#### Activity:
How many lines of the records hold the string "justify"? Reply with the number alone.

#### Data provided:
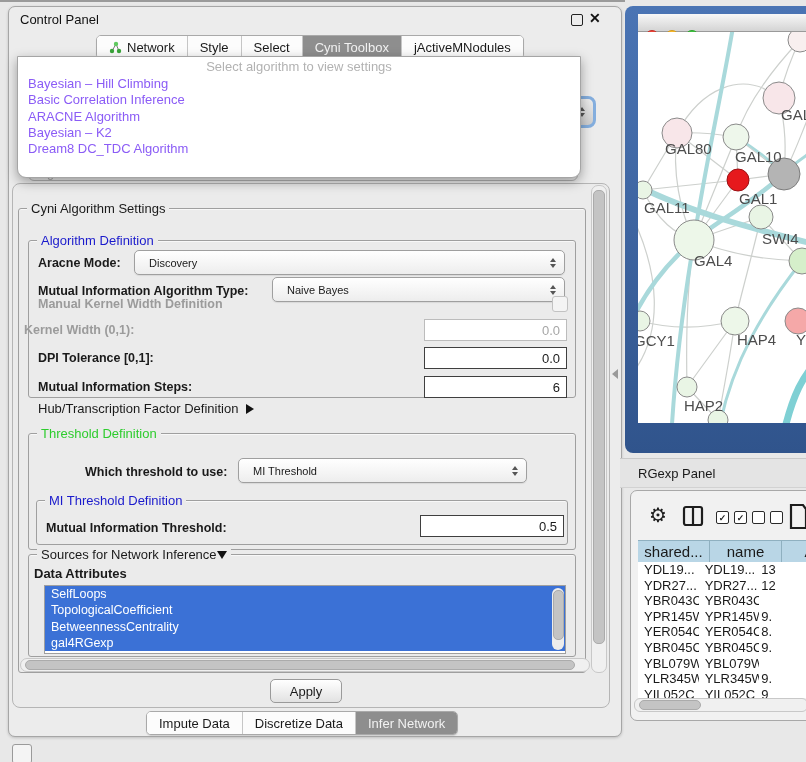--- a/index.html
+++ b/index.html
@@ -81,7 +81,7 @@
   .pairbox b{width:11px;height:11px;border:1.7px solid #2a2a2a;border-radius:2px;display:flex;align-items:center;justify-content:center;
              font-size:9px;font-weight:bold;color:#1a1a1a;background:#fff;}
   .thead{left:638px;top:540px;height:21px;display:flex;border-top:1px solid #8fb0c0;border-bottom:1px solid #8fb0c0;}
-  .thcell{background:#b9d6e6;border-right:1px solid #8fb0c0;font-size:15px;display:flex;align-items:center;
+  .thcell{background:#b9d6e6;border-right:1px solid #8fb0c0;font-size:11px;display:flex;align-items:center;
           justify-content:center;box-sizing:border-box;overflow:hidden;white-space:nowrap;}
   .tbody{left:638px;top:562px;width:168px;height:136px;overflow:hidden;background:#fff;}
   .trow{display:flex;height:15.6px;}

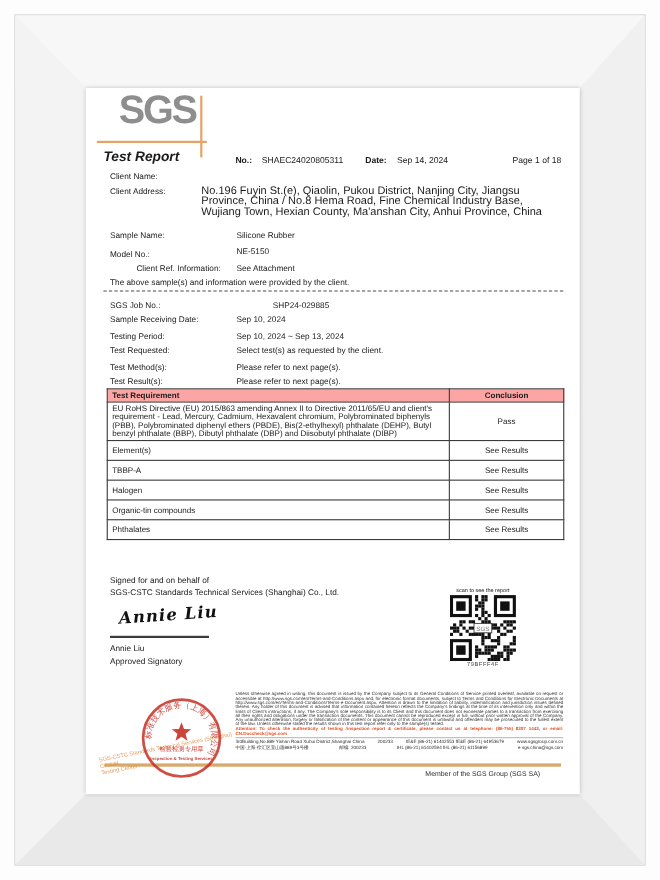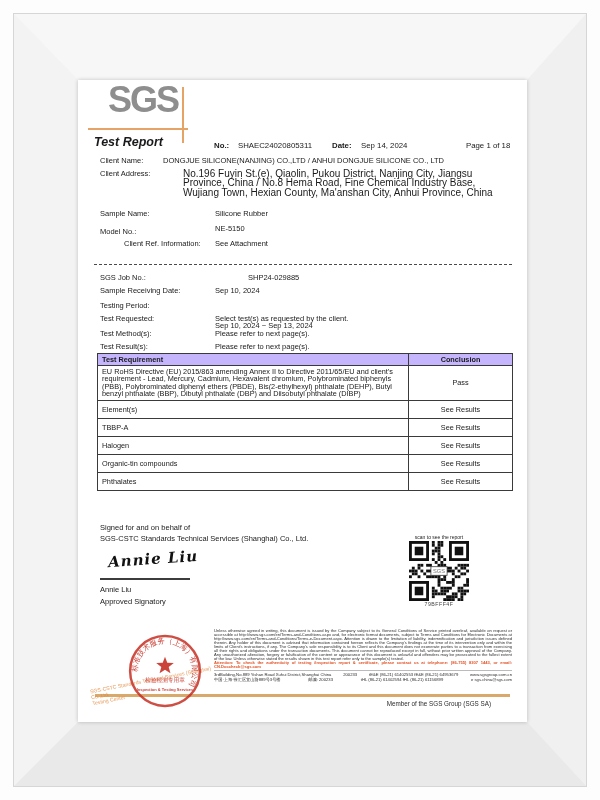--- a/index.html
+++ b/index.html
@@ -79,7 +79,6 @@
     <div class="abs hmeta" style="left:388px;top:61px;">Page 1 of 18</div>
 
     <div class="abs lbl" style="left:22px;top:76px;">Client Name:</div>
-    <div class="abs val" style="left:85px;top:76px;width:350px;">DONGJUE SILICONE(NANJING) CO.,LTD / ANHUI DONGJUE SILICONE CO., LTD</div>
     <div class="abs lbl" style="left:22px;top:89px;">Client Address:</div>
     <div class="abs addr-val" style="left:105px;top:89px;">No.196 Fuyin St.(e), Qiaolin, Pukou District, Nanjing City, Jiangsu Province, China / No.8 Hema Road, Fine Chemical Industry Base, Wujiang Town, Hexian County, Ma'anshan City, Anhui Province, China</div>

#### Result for this task:
2